Security Vulnerabilities in Interpretable Deep Learning Systems

The paper "Interpretable Deep Learning under Fire" addresses the critical topic of security vulnerabilities in interpretable deep learning systems (IDLSes). In security-sensitive domains, deep neural networks (DNNs) are utilized extensively, yet they are often implemented as black-box models, raising concerns regarding their interpretability and susceptibility to adversarial attacks. This paper presents a systematic paper highlighting the vulnerabilities inherent in IDLSes, revealing potential risks that have been overlooked in some of these systems.

Weaknesses in Interpretable Deep Learning Systems

The authors introduce a novel class of attacks, referred to as Adv $^2$ , which are capable of misleading both the DNN classifiers and their allied interpretation models simultaneously. This dual deception is achieved through the generation of adversarial inputs designed to confuse both the prediction mechanism of the target DNNs and the interpretative output provided by their coupled interpreters. The essence of this paper lies in demonstrating that the promise of security claimed by IDLSes is often a false assurance, as both the data-driven nature and the interpretation frameworks themselves can be manipulated by adversaries.
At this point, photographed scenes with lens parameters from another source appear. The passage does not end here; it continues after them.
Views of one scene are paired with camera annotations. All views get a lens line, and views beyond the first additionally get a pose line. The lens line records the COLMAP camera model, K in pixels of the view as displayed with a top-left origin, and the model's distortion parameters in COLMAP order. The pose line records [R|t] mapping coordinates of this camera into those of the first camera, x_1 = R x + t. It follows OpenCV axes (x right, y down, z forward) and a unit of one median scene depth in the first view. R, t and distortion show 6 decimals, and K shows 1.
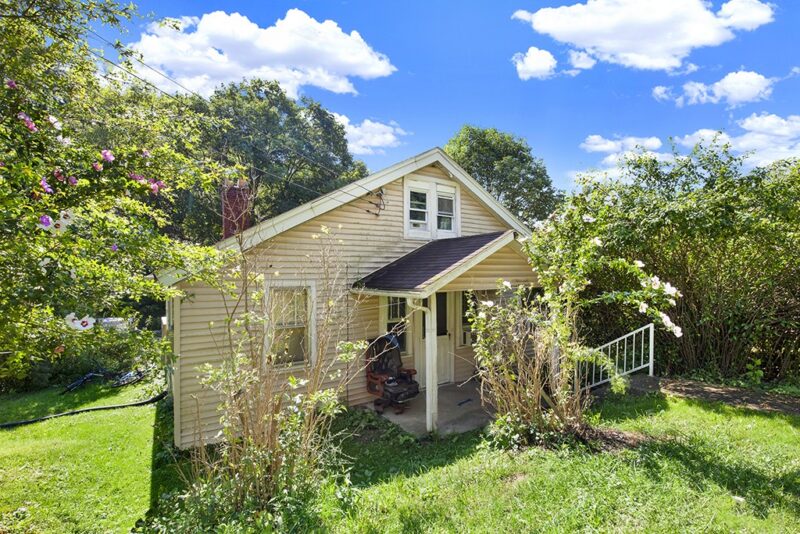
lens RADIAL K [[384.3, 0, 403.0], [0, 384.3, 273.2], [0, 0, 1]] dist [-0.004913, -0.000557]
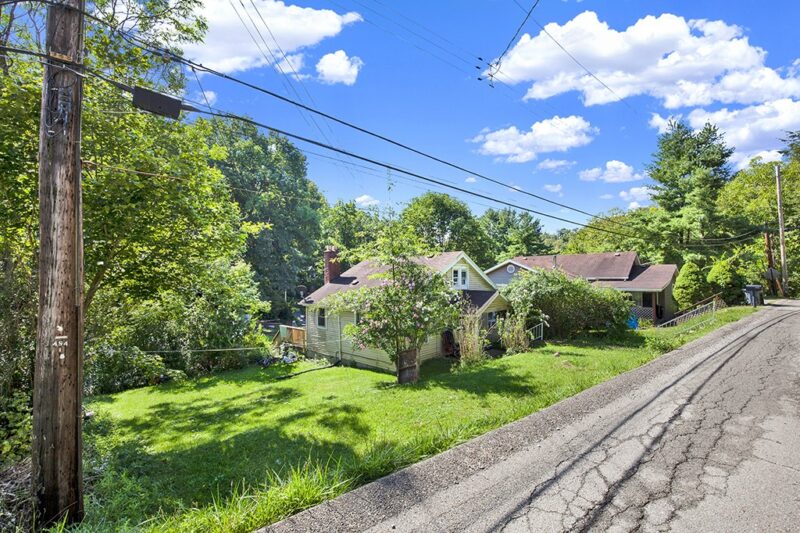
lens RADIAL K [[367.7, 0, 400.0], [0, 367.7, 268.7], [0, 0, 1]] dist [-0.029262, 0.002732]
pose [[0.978106, 0.004870, 0.208050, -0.932295], [-0.001808, 0.999887, -0.014909, -0.221838], [-0.208100, 0.014207, 0.978004, -1.411026]]
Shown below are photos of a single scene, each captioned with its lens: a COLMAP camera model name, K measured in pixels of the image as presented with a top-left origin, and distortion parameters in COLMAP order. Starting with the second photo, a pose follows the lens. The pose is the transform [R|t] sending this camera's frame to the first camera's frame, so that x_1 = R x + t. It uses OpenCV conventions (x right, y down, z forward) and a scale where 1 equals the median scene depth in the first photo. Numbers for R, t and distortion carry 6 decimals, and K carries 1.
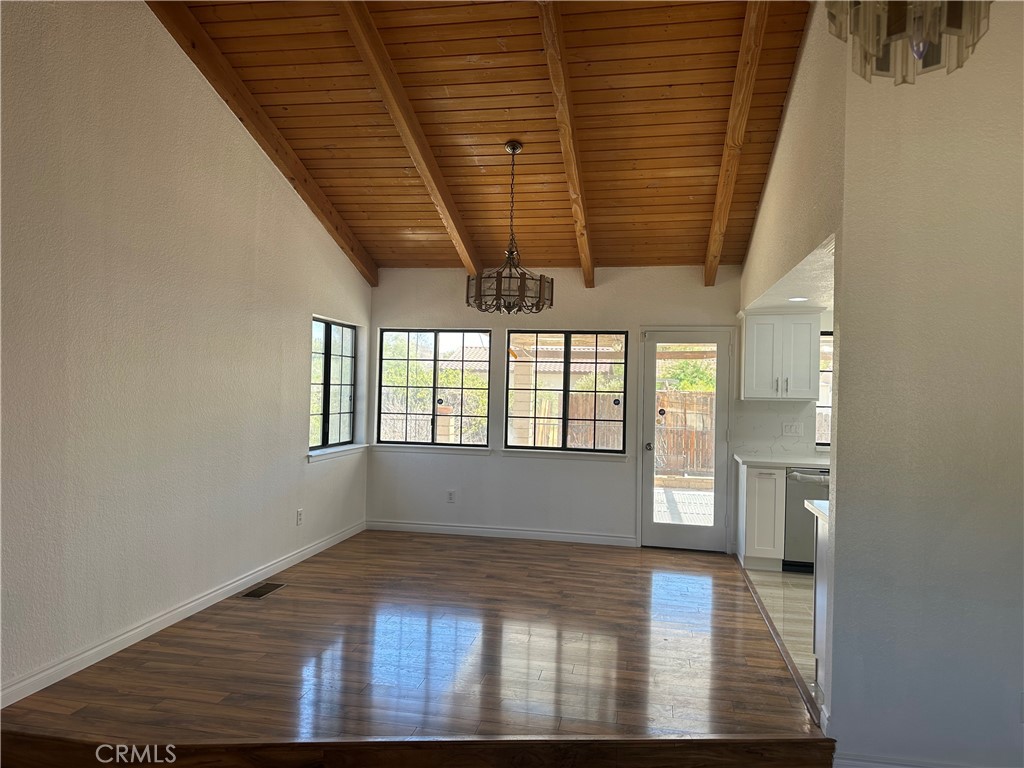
lens RADIAL K [[725.5, 0, 513.7], [0, 725.5, 384.6], [0, 0, 1]] dist [0.073325, -0.065066]
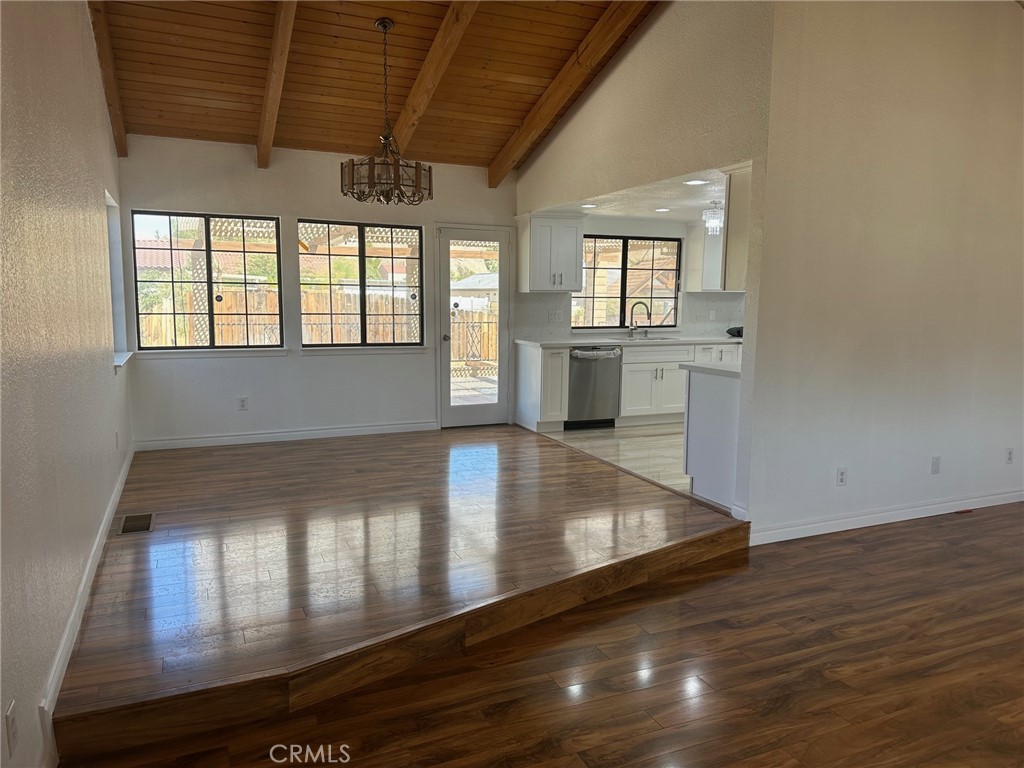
lens RADIAL K [[727.8, 0, 516.6], [0, 727.8, 390.5], [0, 0, 1]] dist [0.062441, -0.049832]
pose [[0.794689, -0.097310, 0.599166, -0.381869], [0.001499, 0.987379, 0.158370, -0.008079], [-0.607015, -0.124957, 0.784805, 0.075211]]
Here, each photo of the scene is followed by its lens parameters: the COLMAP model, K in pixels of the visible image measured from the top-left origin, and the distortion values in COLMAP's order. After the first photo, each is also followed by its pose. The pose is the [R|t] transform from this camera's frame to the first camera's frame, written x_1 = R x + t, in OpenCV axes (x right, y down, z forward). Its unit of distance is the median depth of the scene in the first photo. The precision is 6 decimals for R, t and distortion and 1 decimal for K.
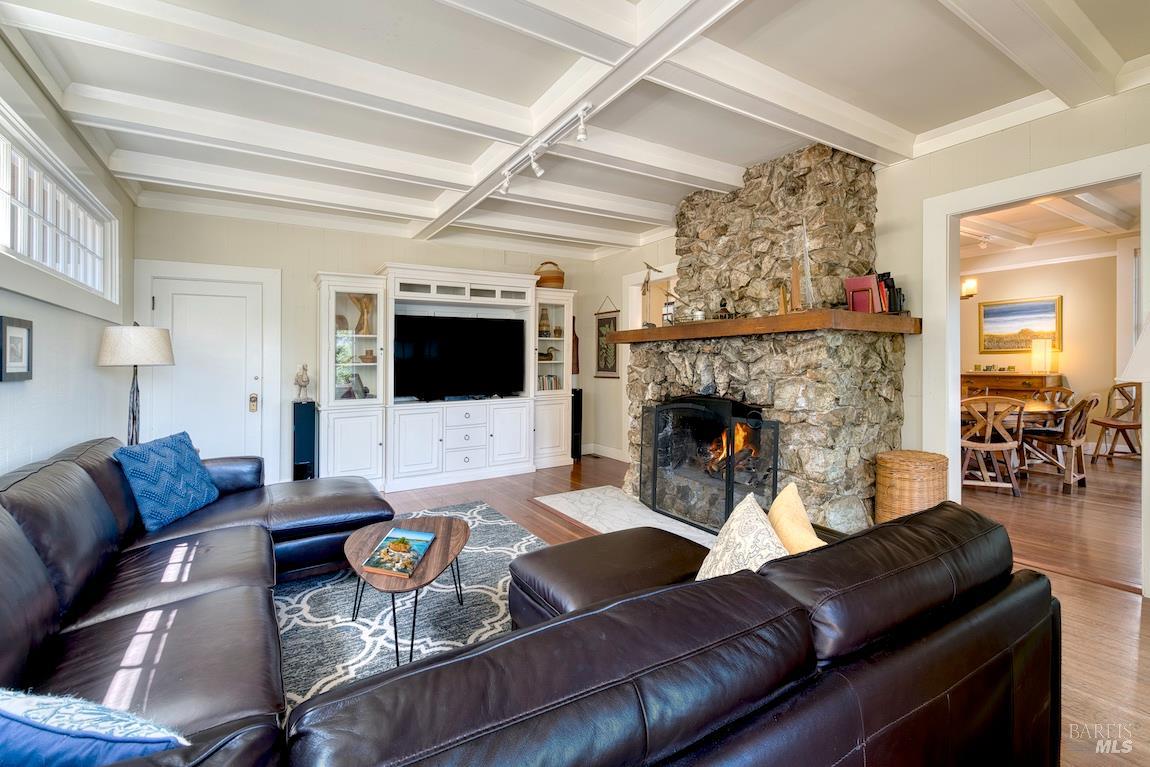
lens RADIAL K [[498.0, 0, 579.8], [0, 498.0, 363.2], [0, 0, 1]] dist [0.015978, -0.008262]
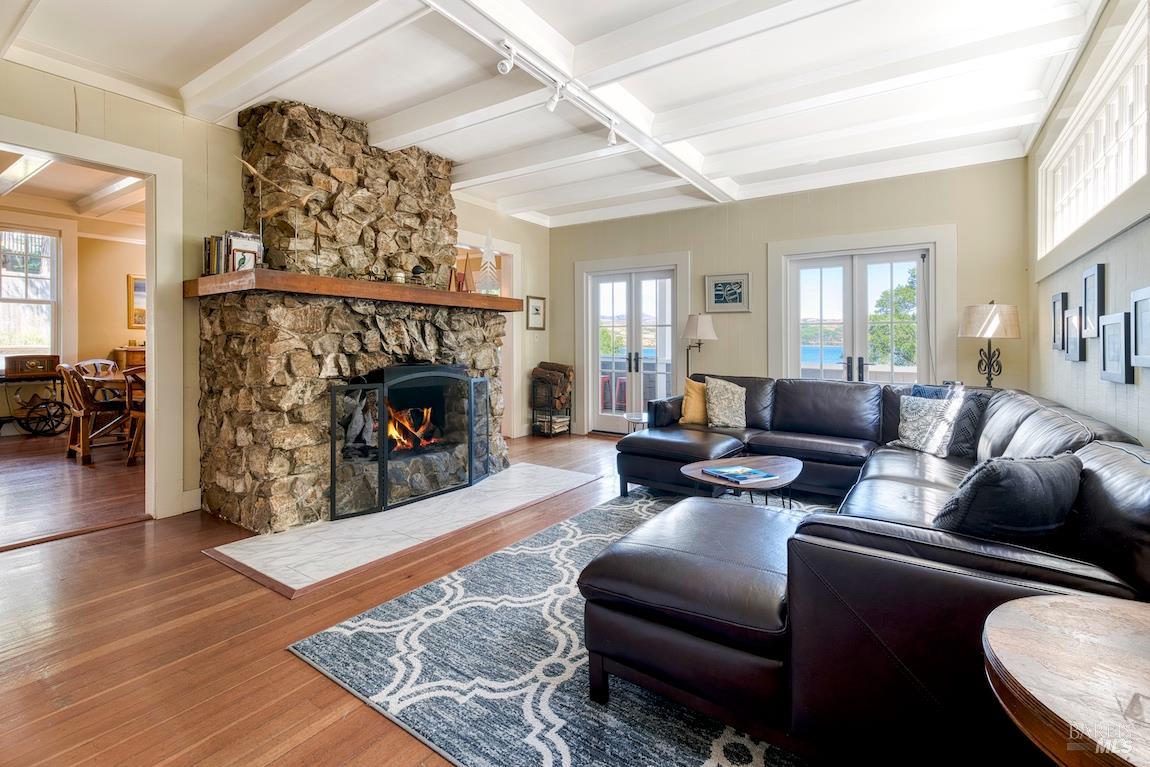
lens RADIAL K [[498.0, 0, 579.8], [0, 498.0, 363.2], [0, 0, 1]] dist [0.015978, -0.008262]
pose [[-0.381209, -0.027333, 0.924085, -0.764818], [-0.000977, 0.999574, 0.029163, 0.035577], [-0.924488, 0.010214, -0.381073, 1.080965]]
Key Findings and Implications

Adversarial Input Manipulation: The paper illustrates that adversarial attacks can force a DNN to misclassify inputs, while concurrently producing interpretations that closely resemble those of benign inputs. This implies that even when IDLSes engage human oversight in the decision-making process, the interpretations provided may not reflect actual model behavior due to underlying adversarial manipulations.
Prediction-Interpretation Gap: The authors identify the prediction-interpretation gap as a fundamental vulnerability. This gap occurs when the inner workings of a DNN and its related interpretation model are misaligned, allowing adversaries to exploit discrepancies between model predictions and interpretations.
Low Transferability Across Interpreters: The paper uncovers that the transferability of adversarial inputs across different interpreters is surprisingly low. This stems from the fact that different interpretation models encapsulate DNN behavior distinctively and usually in a fragmented manner.

Experimental Analysis

Through empirical evaluation leveraging benchmark datasets across various classifiers and interpreters, the vulnerability of IDLSes becomes apparent. The performance of Adv $^2$ attacks against boundary-driven interpreters like gradient saliency and representation-driven ones like CAM is explored extensively. The findings indicate these adversarial inputs are adept at achieving their intended deceptions with high efficacy.
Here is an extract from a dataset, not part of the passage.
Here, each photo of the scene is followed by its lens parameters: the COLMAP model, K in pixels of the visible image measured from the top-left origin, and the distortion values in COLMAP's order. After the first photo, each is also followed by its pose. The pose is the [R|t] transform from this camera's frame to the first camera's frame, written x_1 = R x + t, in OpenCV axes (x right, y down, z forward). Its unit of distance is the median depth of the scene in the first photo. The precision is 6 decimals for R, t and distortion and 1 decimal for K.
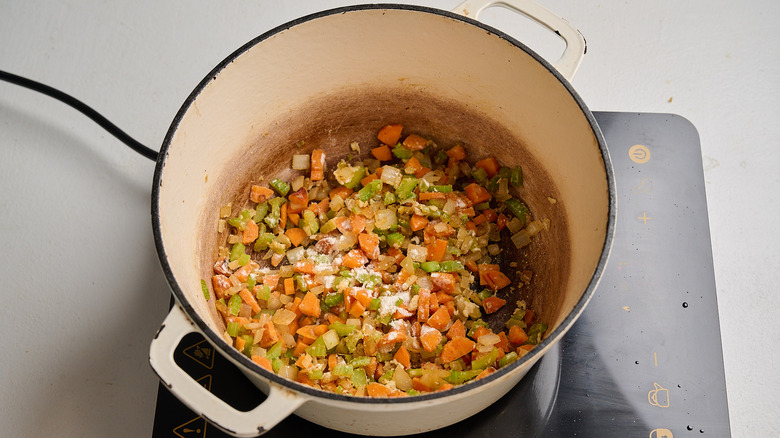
lens RADIAL K [[1157.0, 0, 389.0], [0, 1157.0, 224.3], [0, 0, 1]] dist [-0.083534, 0.000000]
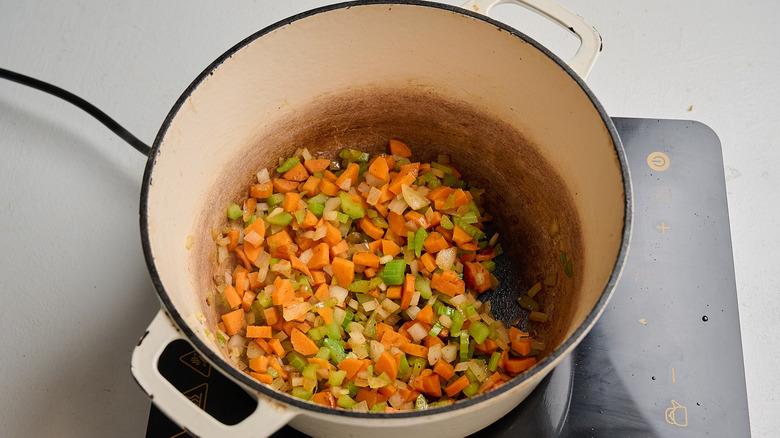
lens RADIAL K [[1073.6, 0, 391.7], [0, 1073.6, 227.6], [0, 0, 1]] dist [-0.066791, 0.000000]
pose [[0.999562, 0.009519, -0.028004, 0.025410], [-0.009811, 0.999899, -0.010299, 0.009138], [0.027903, 0.010569, 0.999555, 0.122814]]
Theoretical and Practical Countermeasures

Reflecting on the implications for the AI community and practitioners in relevant fields, several promising research directions are proposed. The exploration of ensemble interpretations utilizing multiple complementary models is suggested to mitigate risks. Additionally, adversarial interpretation distillation (Aid), which incorporates adversarial inputs into training frameworks, leading to potentially more robust interpreters, opens a novel avenue for strengthening IDLSes.

Conclusion

This paper emphasizes the necessity of reevaluating current approaches to interpretability in deep learning systems. As AI models permeate areas demanding significant security, addressing both theoretical and practical challenges posed by deception tactics like Adv $^2$ underscores the importance of developing resilient interpretative frameworks. This foundational work serves as a vital push towards evolving more secure AI systems, with IDLSes remaining at the forefront of robust design innovation.